"Nada a dizer" e uma reflexão sobre masculinidade tóxica




A traição é um tema já muito explorado pelas artes, seja na literatura, no cinema, na música e onde mais o ser humano consegue transformar sua dor em matéria-prima. Falar sobre uma mulher traída pode esbarrar em muitos clichês, mas Elvira Vigna deu para essa obra um tom mais reflexivo do que acusatório e nos permitiu refletir sobre a origem do comportamento masculino brilhantemente exposto pela autora.

A personagem principal, uma mulher sem nome de 60 anos, descobre que seu marido a está traindo com “N”, uma jovem amiga da família. Na tentativa de entender todo o processo de traição, a personagem exige que o marido lhe conte tudo, desde o primeiro encontro até a descoberta do caso. Sem compreender a motivação dessas ações a esposa passa as 161 páginas fazendo uma reflexão de si mesma e de seu casamento em uma busca por razões. Ao mesmo tempo, seguimos uma linha de descobertas feitas por ela e acompanhamos de maneira muito dolorosa a traição - era como se eu pudesse sentir aquela angústia. 

Em uma de suas tentativas de se encontrar, a personagem resolve ser mais como “N”: chique, maquiada e extrovertida. O processo de culpa é extremamente comum em casos de traição, onde o motivo do ato é muitas vezes transferido para a mulher em um processo de legitimação do comportamento masculino. Não podemos negar que muitas vezes, como mulheres, já escutamos “se cuida, senão ele vai procurar em outro lugar o que não tem em casa” em uma forma de nos forçar a sermos sempre muito bonitas, agradáveis e eternamente dispostas ao sexo. A traição passa a ser uma busca por aquilo que o homem acha ser seu por direito e não uma transgressão de uma das coisas mais valiosas de um relacionamento fechado: a confiança.
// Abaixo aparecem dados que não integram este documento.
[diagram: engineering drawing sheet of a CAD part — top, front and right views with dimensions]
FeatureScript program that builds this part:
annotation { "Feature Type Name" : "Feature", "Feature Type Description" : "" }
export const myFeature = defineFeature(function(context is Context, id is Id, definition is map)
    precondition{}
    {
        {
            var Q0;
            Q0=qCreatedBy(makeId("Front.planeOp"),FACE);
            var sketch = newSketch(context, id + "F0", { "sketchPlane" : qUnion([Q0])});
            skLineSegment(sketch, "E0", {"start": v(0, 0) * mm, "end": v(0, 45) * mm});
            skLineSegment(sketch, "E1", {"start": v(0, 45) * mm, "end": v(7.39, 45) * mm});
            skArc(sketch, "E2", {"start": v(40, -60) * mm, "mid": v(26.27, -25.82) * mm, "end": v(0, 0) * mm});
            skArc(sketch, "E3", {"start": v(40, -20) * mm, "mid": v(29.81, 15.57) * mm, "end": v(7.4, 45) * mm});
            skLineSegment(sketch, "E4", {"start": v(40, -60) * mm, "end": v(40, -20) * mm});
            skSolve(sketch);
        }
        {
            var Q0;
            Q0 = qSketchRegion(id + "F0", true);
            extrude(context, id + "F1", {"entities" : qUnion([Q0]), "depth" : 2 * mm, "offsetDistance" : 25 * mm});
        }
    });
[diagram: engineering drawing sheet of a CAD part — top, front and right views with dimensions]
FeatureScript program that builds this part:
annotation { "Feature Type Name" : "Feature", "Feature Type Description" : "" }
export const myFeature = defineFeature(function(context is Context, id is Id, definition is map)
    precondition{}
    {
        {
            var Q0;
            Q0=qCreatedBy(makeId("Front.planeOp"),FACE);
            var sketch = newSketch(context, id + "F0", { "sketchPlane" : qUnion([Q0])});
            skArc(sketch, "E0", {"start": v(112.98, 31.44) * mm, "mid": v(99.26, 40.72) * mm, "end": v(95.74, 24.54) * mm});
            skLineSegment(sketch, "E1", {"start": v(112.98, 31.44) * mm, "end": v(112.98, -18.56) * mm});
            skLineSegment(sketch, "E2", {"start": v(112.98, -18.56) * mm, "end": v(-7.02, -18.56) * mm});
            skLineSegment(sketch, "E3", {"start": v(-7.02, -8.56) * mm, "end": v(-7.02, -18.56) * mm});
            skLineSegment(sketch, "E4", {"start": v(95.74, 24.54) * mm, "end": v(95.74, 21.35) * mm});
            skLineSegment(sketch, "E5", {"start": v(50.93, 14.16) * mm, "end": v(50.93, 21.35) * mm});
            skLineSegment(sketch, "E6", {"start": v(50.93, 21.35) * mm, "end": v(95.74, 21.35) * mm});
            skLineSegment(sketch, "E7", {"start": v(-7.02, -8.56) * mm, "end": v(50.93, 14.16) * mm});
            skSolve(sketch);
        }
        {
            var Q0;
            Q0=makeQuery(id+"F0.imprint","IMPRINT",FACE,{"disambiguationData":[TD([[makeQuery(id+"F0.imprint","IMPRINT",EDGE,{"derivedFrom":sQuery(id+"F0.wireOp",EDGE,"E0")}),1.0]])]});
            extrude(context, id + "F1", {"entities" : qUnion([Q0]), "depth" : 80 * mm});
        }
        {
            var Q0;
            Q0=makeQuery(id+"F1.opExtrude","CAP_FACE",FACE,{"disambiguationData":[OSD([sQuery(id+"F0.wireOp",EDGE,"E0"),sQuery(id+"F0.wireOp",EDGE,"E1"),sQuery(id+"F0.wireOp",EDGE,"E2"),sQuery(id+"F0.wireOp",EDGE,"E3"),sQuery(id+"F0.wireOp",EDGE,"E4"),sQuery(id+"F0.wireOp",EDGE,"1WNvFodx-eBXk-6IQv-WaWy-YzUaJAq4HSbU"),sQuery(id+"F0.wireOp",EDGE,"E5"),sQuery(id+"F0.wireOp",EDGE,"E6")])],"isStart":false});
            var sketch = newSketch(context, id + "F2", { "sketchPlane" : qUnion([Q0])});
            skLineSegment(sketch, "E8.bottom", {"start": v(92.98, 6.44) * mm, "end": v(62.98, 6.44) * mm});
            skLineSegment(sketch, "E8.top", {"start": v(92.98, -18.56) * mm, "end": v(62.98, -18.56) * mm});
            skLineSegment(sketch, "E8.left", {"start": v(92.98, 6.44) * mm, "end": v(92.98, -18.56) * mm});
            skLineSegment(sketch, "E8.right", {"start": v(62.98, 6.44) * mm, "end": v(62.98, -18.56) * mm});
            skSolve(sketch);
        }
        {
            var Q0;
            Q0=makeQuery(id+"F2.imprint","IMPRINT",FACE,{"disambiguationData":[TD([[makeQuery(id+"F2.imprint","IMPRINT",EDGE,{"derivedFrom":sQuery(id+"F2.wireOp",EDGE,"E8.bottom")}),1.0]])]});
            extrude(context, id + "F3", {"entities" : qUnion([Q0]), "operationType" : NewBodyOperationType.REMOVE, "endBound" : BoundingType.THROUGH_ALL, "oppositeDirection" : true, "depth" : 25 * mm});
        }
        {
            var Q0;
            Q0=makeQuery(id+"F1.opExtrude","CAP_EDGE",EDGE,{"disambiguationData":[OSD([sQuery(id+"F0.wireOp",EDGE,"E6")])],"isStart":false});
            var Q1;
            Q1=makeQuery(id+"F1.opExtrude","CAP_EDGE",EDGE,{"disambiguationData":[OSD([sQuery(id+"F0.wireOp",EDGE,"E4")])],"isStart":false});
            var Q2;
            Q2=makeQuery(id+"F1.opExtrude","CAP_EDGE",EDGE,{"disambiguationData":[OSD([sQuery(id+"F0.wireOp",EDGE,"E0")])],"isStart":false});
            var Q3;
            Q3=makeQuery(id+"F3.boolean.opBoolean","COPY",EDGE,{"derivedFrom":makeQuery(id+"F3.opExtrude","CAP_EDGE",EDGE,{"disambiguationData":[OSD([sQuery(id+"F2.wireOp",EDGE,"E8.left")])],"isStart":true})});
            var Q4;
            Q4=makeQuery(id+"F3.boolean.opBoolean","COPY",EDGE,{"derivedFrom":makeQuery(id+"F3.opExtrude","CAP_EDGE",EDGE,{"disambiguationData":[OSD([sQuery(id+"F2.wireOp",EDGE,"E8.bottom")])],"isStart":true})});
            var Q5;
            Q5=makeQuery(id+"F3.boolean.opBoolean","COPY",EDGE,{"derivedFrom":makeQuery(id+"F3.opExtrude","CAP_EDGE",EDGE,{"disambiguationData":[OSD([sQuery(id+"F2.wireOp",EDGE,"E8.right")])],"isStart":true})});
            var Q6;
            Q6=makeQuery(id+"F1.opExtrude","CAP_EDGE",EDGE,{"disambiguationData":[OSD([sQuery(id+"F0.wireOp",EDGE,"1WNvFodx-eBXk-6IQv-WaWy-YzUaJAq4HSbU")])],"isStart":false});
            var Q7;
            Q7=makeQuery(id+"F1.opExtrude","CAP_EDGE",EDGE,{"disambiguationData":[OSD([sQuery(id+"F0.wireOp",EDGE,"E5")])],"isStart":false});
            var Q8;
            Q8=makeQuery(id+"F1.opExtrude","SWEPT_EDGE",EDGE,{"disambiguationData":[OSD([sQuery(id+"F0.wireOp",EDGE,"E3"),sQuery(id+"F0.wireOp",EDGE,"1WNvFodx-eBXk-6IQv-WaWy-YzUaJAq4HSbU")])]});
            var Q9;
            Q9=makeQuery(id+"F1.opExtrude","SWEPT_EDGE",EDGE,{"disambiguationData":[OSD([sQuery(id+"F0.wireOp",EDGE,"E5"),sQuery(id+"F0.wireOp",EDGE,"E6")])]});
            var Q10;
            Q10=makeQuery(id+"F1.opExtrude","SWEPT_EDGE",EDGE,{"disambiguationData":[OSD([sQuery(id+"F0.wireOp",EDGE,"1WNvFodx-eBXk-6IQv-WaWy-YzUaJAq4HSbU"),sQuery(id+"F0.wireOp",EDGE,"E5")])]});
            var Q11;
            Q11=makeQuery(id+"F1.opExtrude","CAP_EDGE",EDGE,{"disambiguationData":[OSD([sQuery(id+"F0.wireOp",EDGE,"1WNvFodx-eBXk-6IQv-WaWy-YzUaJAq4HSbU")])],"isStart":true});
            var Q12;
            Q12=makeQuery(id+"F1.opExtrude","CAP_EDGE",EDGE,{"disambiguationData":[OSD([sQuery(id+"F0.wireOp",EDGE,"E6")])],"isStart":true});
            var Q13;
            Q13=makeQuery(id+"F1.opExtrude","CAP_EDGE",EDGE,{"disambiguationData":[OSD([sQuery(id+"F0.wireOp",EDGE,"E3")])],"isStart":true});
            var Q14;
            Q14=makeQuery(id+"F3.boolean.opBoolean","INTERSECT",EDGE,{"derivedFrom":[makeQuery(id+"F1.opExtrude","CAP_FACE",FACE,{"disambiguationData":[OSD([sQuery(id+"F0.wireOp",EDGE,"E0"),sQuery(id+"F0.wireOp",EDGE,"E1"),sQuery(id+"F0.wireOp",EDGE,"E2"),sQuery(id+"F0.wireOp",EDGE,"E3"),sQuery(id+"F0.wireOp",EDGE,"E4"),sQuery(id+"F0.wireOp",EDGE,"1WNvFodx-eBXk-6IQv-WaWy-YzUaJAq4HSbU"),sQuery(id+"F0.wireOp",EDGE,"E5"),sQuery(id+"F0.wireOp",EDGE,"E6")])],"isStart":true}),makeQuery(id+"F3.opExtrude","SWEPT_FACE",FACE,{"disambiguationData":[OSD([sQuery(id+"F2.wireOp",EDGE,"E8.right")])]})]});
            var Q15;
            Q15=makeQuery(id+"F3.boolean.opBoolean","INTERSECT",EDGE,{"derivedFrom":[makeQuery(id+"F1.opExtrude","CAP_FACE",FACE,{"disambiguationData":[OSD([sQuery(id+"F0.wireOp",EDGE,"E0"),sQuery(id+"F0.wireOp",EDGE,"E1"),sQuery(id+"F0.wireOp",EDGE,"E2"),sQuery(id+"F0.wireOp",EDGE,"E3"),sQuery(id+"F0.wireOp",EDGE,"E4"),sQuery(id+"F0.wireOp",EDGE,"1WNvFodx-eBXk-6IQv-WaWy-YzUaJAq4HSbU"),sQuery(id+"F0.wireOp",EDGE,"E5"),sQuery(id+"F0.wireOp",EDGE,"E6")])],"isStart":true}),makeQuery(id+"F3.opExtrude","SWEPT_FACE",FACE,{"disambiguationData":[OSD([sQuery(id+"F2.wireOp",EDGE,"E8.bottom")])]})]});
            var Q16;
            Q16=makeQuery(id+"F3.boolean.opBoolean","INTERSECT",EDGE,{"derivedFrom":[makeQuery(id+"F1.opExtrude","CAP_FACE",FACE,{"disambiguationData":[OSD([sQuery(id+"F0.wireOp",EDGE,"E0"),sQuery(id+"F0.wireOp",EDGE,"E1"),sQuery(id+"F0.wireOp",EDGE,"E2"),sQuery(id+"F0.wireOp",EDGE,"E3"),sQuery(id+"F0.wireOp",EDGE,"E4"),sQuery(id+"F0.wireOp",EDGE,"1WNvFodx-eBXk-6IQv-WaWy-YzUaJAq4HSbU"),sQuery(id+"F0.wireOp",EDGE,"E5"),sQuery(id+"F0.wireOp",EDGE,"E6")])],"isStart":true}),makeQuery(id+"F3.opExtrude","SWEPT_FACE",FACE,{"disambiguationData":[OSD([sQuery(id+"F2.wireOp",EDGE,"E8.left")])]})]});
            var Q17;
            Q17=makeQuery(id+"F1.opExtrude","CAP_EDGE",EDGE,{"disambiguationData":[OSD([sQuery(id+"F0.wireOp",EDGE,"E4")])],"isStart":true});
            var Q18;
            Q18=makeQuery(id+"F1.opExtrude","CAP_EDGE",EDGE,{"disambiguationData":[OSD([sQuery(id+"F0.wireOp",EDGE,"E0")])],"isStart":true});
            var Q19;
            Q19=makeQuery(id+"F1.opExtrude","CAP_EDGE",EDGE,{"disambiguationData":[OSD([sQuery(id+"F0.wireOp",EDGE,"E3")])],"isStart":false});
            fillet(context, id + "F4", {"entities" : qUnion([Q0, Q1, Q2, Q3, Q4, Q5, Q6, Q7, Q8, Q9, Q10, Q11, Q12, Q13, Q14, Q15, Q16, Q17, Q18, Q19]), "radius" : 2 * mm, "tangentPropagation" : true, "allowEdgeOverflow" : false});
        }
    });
A construção social do ser homem e do ser mulher fez deles seres livres para buscar o exercício de sua sexualidade e fez delas submissas à serviço da manutenção dessa masculinidade. Quando a esposa de Elvira Vigna se volta primeiramente para si em busca do motivo, podemos ver claramente esse sistema entrando em vigor. No momento em que ela diz que até aceitaria se fosse um caso de uma noite, ela está entendendo que esses comportamentos transgressores são naturais aos homens e que nós, como mulheres devemos entendê-los. Quando não questionamos o quão tóxico se torna para nós esse eterno permitir que se dá aos homens, aceitamos as condições de não iguais e lubrificamos essa engrenagem do patriarcalismo.

A esposa, no fim, se vê livre dessas culpas. Em um processo doloroso de traição ela pôde entender que os anos passam e as rugas masculinas lhe abrem mais portas enquanto as femininas apenas as fecham, quando uma é sinônimo de experiência a outra é de desleixo em uma busca social pela infantilização das imagens femininas. Em um movimento onde não deixaremos mais passar esse tipo de comportamento, leituras como Nada a dizer têm muito a dizer apesar de seu título. A busca pela libertação do comportamento feminino imposto pode gerar também uma mudança no comportamento masculino, porque sabemos que, no fim, nem homens e nem mulheres se beneficiam da toxicidade dos papéis impostos.